Why has the stock market become so volatile?


Should you worry about the stock market? No.

The past several weeks have seen an increase in the volatility of global stock prices. Even our clients, who are usually very thick-skinned when it comes to stock prices jumping around, have had questions.

“What’s going on with the stock market? Should I pull money out now? Should I be worried?” are questions we’ve been asked.

Should you worry about the stock market? No.

It’s understandable to be concerned. At one point, the Dow had fallen by about 10%.

But, while the events of the past several weeks may have been unnerving, stock market volatility is not a concern for us. We’ve seen the stock market behave like this before, especially when short-term stock traders are nervous about something. In this case, they’re nervous about inflation.

Good news is bad news

The government’s Bureau of Labor Statistics may partly be to blame for triggering inflation fears. On February 2, for example, it issued this statement in its Employment Situation news release: “Over the year, average hourly earnings have risen by 75 cents, or 2.9 percent.”

The increase in hourly wages was the biggest in about a decade. Americans, on average, have bigger paychecks today versus a year ago. That’s good news. But not for skittish stock traders. For them, the BLS report was a sign that inflation may be increasing. After all, companies would have to inflate the prices of their products and services to pay for employees’ higher wages. Corporate profits, which have buoyed the stock market until now, would come under pressure.

“The good news is seen as bad news,” MarketWatch said. “The market is trying to figure out whether the growth in earnings will keep up with the pace of inflation.”

“Economists aren’t too worried”

Why would fears of inflation send the stock market into a tizzy?

In April last year, we spoke about the Federal Reserve (“the Fed”) using interest rates to control the pace of growth, much like you would use a gas pedal to control the pace of a car. The lower the Fed pushes the interest rate pedal, the more money flows into the economy and the faster the economy grows. Higher inflation means the Fed will need to ease off the interest rate pedal by increasing interest rates.

The problem is, raising interest rates makes it more expensive for businesses to borrow money to finance new projects and their expansion programs. “That makes them less profitable —and their stocks less valuable,” said CNN Money.

So, some investors and traders panicked. They thought the Fed would be applying the brakes to growth in an attempt to curb inflation. We don’t think this concern has merit …

  • Economists aren’t too worried about a sudden inflation shock — prices rose 2.1% over the past 12 months, which is right in the Goldilocks zone,” CNN Money said.
  • Economists are confident the Fed will keep control of inflation,” noted NPR.
  • Over the last 12 months, the Consumer Price Index rose only 2.2 percent, a rather benign inflation number in our opinion.

While it’s impossible to determine the stock market’s movements, the fundamentals supporting the stock market remain sound, in our opinion. Corporate earnings are good. Jobs growth has been decent. The housing market is strong.

Others agree. “We do not believe that the very strong global growth and earnings backdrop has suddenly evaporated,” MarketWatch said.

“The dangers of crowded positions”

A few years ago, investor Warren E. Buffett wrote to shareholders of Berkshire Hathaway and reminded them that stock investing involves risk. “Stock prices will always be far more volatile than cash-equivalent holdings,” Buffett said.

Market volatility always garners a lot of media attention, but in reality it has far bigger impact on short-term traders than long-term investors. For short-term traders, market volatility can be the difference between finishing their race in first or last place. For long-term investors, market volatility is more like passing through a rough stretch of road on their drive across the country.

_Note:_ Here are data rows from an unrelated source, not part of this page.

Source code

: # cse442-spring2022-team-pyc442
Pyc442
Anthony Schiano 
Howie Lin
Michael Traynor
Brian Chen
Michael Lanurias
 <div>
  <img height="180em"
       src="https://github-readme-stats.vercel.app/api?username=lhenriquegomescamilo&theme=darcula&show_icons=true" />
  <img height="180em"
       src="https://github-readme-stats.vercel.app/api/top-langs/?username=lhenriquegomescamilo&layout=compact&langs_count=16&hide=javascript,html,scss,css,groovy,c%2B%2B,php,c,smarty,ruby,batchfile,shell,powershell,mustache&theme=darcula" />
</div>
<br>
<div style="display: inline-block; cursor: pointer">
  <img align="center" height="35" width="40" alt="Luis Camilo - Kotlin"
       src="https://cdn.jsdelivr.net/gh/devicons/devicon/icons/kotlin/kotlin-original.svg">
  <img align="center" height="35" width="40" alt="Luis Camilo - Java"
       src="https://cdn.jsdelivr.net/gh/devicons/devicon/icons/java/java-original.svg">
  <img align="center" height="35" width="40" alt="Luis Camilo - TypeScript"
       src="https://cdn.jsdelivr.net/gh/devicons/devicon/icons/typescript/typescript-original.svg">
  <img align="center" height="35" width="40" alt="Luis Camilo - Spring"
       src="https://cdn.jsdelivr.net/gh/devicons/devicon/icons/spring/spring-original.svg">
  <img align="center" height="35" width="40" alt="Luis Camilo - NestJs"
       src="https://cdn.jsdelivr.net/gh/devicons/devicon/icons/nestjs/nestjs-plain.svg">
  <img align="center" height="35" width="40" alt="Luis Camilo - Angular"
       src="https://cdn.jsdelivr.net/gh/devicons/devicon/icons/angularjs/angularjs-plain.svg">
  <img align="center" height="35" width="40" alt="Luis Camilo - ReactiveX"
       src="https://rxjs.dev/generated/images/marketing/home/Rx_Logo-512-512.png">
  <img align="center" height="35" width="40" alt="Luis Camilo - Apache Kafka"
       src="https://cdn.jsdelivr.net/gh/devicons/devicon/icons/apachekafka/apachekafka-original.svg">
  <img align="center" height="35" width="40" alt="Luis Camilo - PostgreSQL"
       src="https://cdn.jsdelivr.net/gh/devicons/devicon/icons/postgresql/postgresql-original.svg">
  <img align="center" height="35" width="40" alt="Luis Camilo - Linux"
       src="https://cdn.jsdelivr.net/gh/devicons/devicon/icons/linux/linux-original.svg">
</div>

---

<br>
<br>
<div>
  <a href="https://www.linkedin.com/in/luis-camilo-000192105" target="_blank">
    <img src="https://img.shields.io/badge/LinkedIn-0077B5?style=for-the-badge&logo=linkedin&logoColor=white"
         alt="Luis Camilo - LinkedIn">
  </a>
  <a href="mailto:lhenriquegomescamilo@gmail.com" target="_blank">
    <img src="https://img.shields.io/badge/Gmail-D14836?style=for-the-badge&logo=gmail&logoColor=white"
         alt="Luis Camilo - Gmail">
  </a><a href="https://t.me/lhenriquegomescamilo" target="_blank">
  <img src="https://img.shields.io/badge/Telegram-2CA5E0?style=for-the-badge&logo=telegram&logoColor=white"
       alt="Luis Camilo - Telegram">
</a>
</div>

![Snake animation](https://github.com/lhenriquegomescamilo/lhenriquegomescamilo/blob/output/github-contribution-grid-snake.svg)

What we have seen in the past few weeks is normal activity for the stock market, especially a market that has seen a long run up in value. Some correction is bound to occur, and this is healthy. Some movement from stocks into bonds will take place. And worry, fear and panic will drive some stock sell-offs from time to time.

But is this bad? We say no.

“Events over the past few weeks serve as a salutary reminder of both the dangers of crowded positions and of the power of technical forces when combined with consensual positioning,” MarketWatch said.

In other words, don’t let what others do affect your investment plan. Stick with your plan. Stay the course. We believe you will be happily rewarded in time.